For most people, being a homeowner is one of the most rewarding experiences they can have. It makes sense to take out a home loan to cover the buying price of the property because it necessitates a big capital outlay. An HDFC home loan not only eliminates the need to save for years to save enough money to buy your dream house, but it also gives favourable tax benefits. HDFC home loan interest rate is another benefit that comes your way when you choose to apply for a home loan at HDFC. Now that you’re convinced of the advantages of taking out an HDFC home loan, you might be wondering about home loan repayment. What is the procedure for repaying a home loan? You have a variety of home loan repayment options to choose from.
However, before we get into it, let’s have a look at how home loans are paid back. EMIs, or equated monthly payments, are used to repay your house loan. This is a fixed monthly payment you must make to your lender until your home loan is completely paid off. Each month, your EMIs will be due on a set day (for example, say 3rd of each month). You must pay EMIs until your home loan is paid off at the end of the loan term. Each EMI is made up of part principal repayment and part interest payments on your loan.

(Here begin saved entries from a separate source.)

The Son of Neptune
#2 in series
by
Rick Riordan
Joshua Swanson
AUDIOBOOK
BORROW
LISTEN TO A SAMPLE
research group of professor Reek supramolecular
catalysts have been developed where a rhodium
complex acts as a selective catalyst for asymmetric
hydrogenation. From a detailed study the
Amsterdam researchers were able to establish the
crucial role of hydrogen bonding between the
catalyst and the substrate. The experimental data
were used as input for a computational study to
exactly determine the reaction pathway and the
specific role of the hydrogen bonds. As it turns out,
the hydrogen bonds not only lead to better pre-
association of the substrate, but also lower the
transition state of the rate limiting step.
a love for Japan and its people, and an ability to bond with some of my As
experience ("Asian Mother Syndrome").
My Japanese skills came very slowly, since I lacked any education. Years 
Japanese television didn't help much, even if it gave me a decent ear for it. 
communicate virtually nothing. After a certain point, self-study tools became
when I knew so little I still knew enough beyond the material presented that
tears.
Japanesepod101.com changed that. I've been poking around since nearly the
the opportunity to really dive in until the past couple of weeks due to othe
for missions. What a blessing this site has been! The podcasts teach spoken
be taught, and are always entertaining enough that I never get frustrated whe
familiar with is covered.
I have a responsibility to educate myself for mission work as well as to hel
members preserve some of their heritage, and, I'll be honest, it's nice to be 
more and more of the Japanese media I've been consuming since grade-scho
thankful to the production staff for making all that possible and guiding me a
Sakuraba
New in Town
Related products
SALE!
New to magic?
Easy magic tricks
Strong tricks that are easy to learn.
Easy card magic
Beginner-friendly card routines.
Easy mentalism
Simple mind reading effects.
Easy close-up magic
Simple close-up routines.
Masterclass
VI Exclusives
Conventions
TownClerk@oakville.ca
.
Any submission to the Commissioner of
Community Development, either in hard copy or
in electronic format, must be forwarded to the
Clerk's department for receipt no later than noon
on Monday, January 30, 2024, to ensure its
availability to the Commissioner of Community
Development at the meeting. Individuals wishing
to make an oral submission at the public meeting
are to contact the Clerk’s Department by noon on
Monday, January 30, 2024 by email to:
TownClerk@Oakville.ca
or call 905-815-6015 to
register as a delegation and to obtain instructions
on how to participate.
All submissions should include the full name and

Although the EMI remains constant throughout the loan term. The interest component of the EMI is larger in the early years (and the loan repayment component is lower). The situation flips as you get closer to paying off your house loan. With the principal repayment component of your EMI increasing while the interest component decreases.
HDFC Home Loan Repayment Tips
Here are a few ways through which you can easily repay you existing HDFC home loan:
1. Early Repayments:– Taking up a home loan in your 20s or 30s provides you plenty of time to pay it off before retiring. Furthermore, you have the option of taking out a longer-term home loan. Which means a reduced EMI for the same loan amount. A home loan can be taken for a maximum of 30 years. Which gives the borrower plenty of time to repay the loan with small EMIs.
2. Timely EMIs:– The order in which you make your monthly EMI payments has a significant impact on your cash flow. If you have a job, your EMI should be the same as your salary date. If you work for yourself, ensure you have enough money in your bank account to cover the EMI payment. Ensuring that your EMI is paid on time prevents you from incurring any additional fees as a result of late payments and preserves your credit score.
3. Emergency Planning:– Your financial plan should assist you in building an emergency fund, which will come in handy in the event of a medical emergency, such as immediate hospitalisation or an accident. This will ensure that the cash set aside for your EMI payments. Are not impacted in the event of a financial emergency.
4. EMI Limitation:– If you have any other loans, such as a car loan or a personal loan, the EMI calculated using the HDFC home loan calculator should be added to your other loan EMI payments to determine how much of your total earnings is set aside for loan repayments. It’s best to keep your loan payments at no more than 40% of your monthly income.